The promise is precision. Early Dear X is constructed like a character study with teeth: Ah-jin is depicted as calculating, socially fluent, and ruthlessly consistent. You may hate her decisions, but you can follow the logic behind them: the trauma as weapons of control, intimacy as leverage, and love as property.

The summary of the series by TIME (childhood violence, early career tragedy, adult downfall) shows the deliberate way the show raises her moral stakes as she acquires power. That was the happy ending I needed: not the happy ending, not the redemptive ending, but the ending that seems like the logical outcome of the very Ah-jin the show taught us to think of.

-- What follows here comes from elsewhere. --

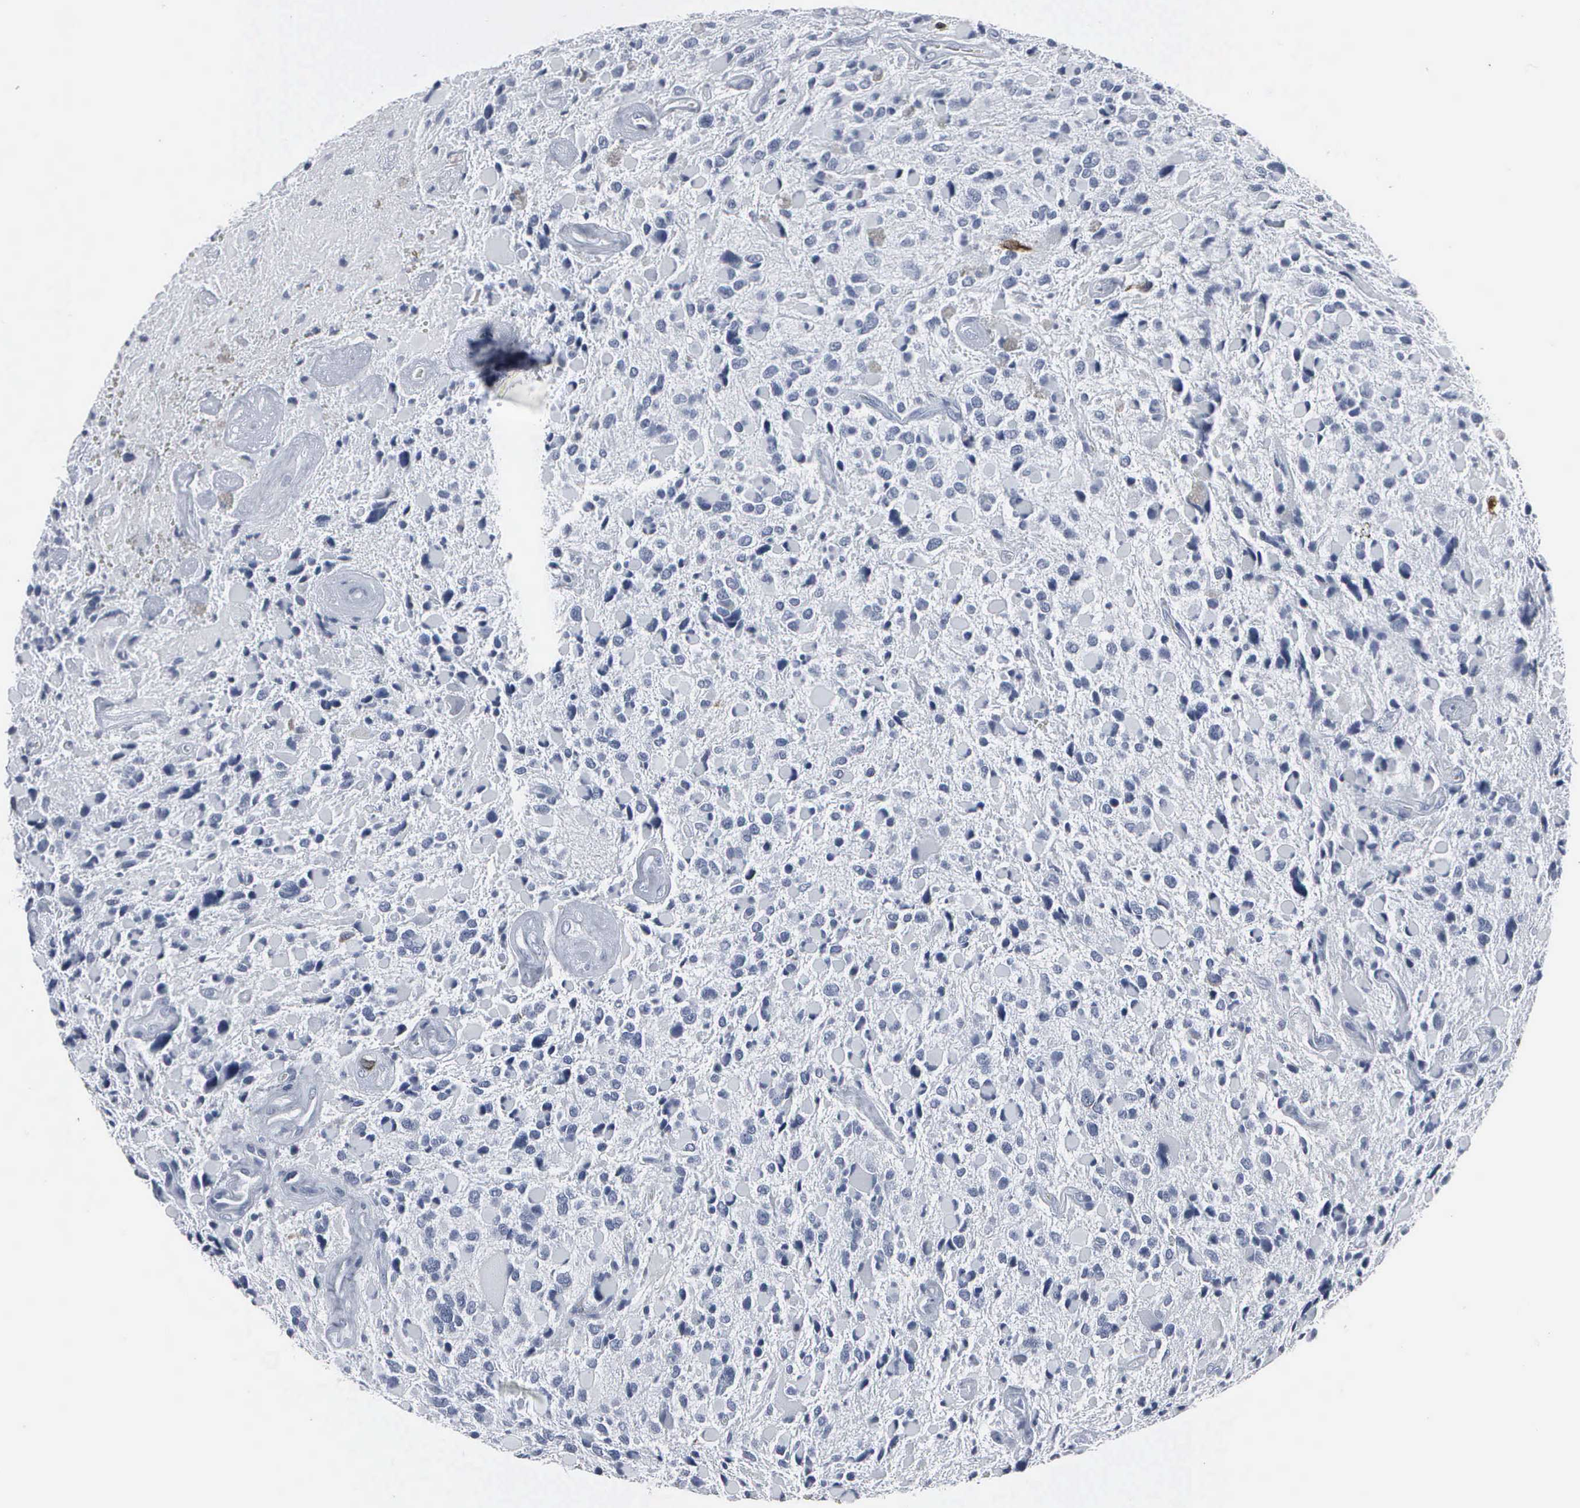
{"staining": {"intensity": "weak", "quantity": "<25%", "location": "nuclear"}, "tissue": "glioma", "cell_type": "Tumor cells", "image_type": "cancer", "snomed": [{"axis": "morphology", "description": "Glioma, malignant, High grade"}, {"axis": "topography", "description": "Brain"}], "caption": "Tumor cells show no significant protein expression in glioma. (DAB immunohistochemistry, high magnification).", "gene": "CCNB1", "patient": {"sex": "female", "age": 37}}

Rather, the ending we were provided with relies on two decisions which (in my opinion) undermined that promise.

First, the ending asks us to believe that Ah-jin does something that TIME describes as an “uncharacteristically unconsidered move” when she marries Do-hyeok. This is important since when your protagonist is a player of strategic moves, then the climax of the story cannot be based on her losing it in a flash. You may write a disaster to a wonderful manipulator with all your heart, but it must be written with the same blade she has been sharpening throughout the season. When the plot requires that she be less sharp so that the endgame can occur, it may seem as though the writers are pushing her, not that she is pushing the story.

Second, Dear X end brings about consequences, big, dramatic, memorable, but they come with a whiff of narrative convenience. The death of Jae-oh is devastating at the time, but it also serves as a kind of switch that turns the story to its final lane. The last gesture of Jun-seo and his driving off the cliff should be considered as the final act of their toxic relationship, but the emotional math is hastened. When you are about to culminate something that big, then the audience must be able to sense it in their bones, not merely to know it in their brains.

The frustrating thing here is that the show is evidently capable of doing the part with the bones. Performance and atmosphere have been identified as the strengths of the Dear X on several occasions.

This is where the ending we deserved turns into a question of alignment, not just what happens in the end. I don’t need Ah-jin to be wrapped up in a moral package. If Dear X tried to give her a neat punishment, it would go against everything it has been saying. What I wanted was an ending that really nails down who she is, a final, chilling confirmation, without the story suddenly making her dumber or tossing in a last-minute twist just to force things to fit.